(Page-level text extractions)
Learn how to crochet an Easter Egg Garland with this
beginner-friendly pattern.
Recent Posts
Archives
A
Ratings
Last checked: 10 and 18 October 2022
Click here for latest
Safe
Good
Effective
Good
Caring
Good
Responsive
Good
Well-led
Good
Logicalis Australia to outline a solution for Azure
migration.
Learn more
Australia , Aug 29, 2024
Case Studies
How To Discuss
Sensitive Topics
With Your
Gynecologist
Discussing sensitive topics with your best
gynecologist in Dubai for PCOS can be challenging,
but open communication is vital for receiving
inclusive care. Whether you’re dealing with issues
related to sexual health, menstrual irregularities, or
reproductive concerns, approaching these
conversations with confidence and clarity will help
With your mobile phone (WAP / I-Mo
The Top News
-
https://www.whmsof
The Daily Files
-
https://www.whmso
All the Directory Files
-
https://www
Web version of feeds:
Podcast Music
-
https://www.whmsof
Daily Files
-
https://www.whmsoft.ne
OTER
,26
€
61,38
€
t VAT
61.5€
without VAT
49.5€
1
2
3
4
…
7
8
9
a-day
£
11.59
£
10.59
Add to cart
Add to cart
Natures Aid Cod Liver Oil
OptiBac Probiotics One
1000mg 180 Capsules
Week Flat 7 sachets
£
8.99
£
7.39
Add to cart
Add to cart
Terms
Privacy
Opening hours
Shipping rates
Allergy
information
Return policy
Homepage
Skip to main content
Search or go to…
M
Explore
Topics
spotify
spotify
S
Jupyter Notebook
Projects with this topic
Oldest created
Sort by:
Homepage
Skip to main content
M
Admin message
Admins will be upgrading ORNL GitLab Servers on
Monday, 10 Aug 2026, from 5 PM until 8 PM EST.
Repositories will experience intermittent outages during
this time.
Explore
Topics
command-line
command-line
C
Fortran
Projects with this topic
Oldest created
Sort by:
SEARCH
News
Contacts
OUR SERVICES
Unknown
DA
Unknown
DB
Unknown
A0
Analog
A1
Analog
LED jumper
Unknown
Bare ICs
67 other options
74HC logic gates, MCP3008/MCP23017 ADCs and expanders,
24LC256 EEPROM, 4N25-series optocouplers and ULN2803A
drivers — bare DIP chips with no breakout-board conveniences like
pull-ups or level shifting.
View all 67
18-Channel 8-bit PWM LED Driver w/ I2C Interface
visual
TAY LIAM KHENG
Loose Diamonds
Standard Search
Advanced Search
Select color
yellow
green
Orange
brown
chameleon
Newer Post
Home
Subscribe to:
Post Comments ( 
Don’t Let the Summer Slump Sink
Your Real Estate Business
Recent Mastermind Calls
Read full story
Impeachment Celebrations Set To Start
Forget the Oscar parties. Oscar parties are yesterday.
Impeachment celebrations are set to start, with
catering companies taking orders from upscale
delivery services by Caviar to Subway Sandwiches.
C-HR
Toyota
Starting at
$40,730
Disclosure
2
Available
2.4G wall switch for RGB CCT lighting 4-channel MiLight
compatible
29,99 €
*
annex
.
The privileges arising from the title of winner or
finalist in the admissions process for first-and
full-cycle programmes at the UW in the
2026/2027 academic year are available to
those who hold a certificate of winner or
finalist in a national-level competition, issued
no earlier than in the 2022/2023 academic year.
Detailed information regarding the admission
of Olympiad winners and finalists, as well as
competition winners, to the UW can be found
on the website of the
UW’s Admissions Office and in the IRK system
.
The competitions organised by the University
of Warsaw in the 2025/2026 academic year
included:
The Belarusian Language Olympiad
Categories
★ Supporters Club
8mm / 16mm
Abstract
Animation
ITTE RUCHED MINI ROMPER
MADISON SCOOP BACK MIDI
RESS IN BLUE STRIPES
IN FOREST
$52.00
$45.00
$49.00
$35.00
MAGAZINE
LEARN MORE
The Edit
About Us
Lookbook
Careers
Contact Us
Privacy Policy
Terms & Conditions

» **INSTRUCTIONS FOR THE TASK**
All entries should be transcribed verbatim.

» **COMPLETED TASK**
Learn how to crochet an Easter Egg Garland with this
beginner-friendly pattern.
Recent Posts
Archives
A
Ratings
Last checked: 10 and 18 October 2022
Click here for latest
Safe
Good
Effective
Good
Caring
Good
Responsive
Good
Well-led
Good
Logicalis Australia to outline a solution for Azure
migration.
Learn more
Australia , Aug 29, 2024
Case Studies
How To Discuss
Sensitive Topics
With Your
Gynecologist
Discussing sensitive topics with your best
gynecologist in Dubai for PCOS can be challenging,
but open communication is vital for receiving
inclusive care. Whether you’re dealing with issues
related to sexual health, menstrual irregularities, or
reproductive concerns, approaching these
conversations with confidence and clarity will help
With your mobile phone (WAP / I-Mo
The Top News
-
https://www.whmsof
The Daily Files
-
https://www.whmso
All the Directory Files
-
https://www
Web version of feeds:
Podcast Music
-
https://www.whmsof
Daily Files
-
https://www.whmsoft.ne
OTER
,26
€
61,38
€
t VAT
61.5€
without VAT
49.5€
1
2
3
4
…
7
8
9
a-day
£
11.59
£
10.59
Add to cart
Add to cart
Natures Aid Cod Liver Oil
OptiBac Probiotics One
1000mg 180 Capsules
Week Flat 7 sachets
£
8.99
£
7.39
Add to cart
Add to cart
Terms
Privacy
Opening hours
Shipping rates
Allergy
information
Return policy
Homepage
Skip to main content
Search or go to…
M
Explore
Topics
spotify
spotify
S
Jupyter Notebook
Projects with this topic
Oldest created
Sort by:
Homepage
Skip to main content
M
Admin message
Admins will be upgrading ORNL GitLab Servers on
Monday, 10 Aug 2026, from 5 PM until 8 PM EST.
Repositories will experience intermittent outages during
this time.
Explore
Topics
command-line
command-line
C
Fortran
Projects with this topic
Oldest created
Sort by:
SEARCH
News
Contacts
OUR SERVICES
Unknown
DA
Unknown
DB
Unknown
A0
Analog
A1
Analog
LED jumper
Unknown
Bare ICs
67 other options
74HC logic gates, MCP3008/MCP23017 ADCs and expanders,
24LC256 EEPROM, 4N25-series optocouplers and ULN2803A
drivers — bare DIP chips with no breakout-board conveniences like
pull-ups or level shifting.
View all 67
18-Channel 8-bit PWM LED Driver w/ I2C Interface
visual
TAY LIAM KHENG
Loose Diamonds
Standard Search
Advanced Search
Select color
yellow
green
Orange
brown
chameleon
Newer Post
Home
Subscribe to:
Post Comments ( 
Don’t Let the Summer Slump Sink
Your Real Estate Business
Recent Mastermind Calls
Read full story
Impeachment Celebrations Set To Start
Forget the Oscar parties. Oscar parties are yesterday.
Impeachment celebrations are set to start, with
catering companies taking orders from upscale
delivery services by Caviar to Subway Sandwiches.
C-HR
Toyota
Starting at
$40,730
Disclosure
2
Available
2.4G wall switch for RGB CCT lighting 4-channel MiLight
compatible
29,99 €
*
annex
.
The privileges arising from the title of winner or
finalist in the admissions process for first-and
full-cycle programmes at the UW in the
2026/2027 academic year are available to
those who hold a certificate of winner or
finalist in a national-level competition, issued
no earlier than in the 2022/2023 academic year.
Detailed information regarding the admission
of Olympiad winners and finalists, as well as
competition winners, to the UW can be found
on the website of the
UW’s Admissions Office and in the IRK system
.
The competitions organised by the University
of Warsaw in the 2025/2026 academic year
included:
The Belarusian Language Olympiad
Categories
★ Supporters Club
8mm / 16mm
Abstract
Animation
ITTE RUCHED MINI ROMPER
MADISON SCOOP BACK MIDI
RESS IN BLUE STRIPES
IN FOREST
$52.00
$45.00
$49.00
$35.00
MAGAZINE
LEARN MORE
The Edit
About Us
Lookbook
Careers
Contact Us
Privacy Policy
Terms & Conditions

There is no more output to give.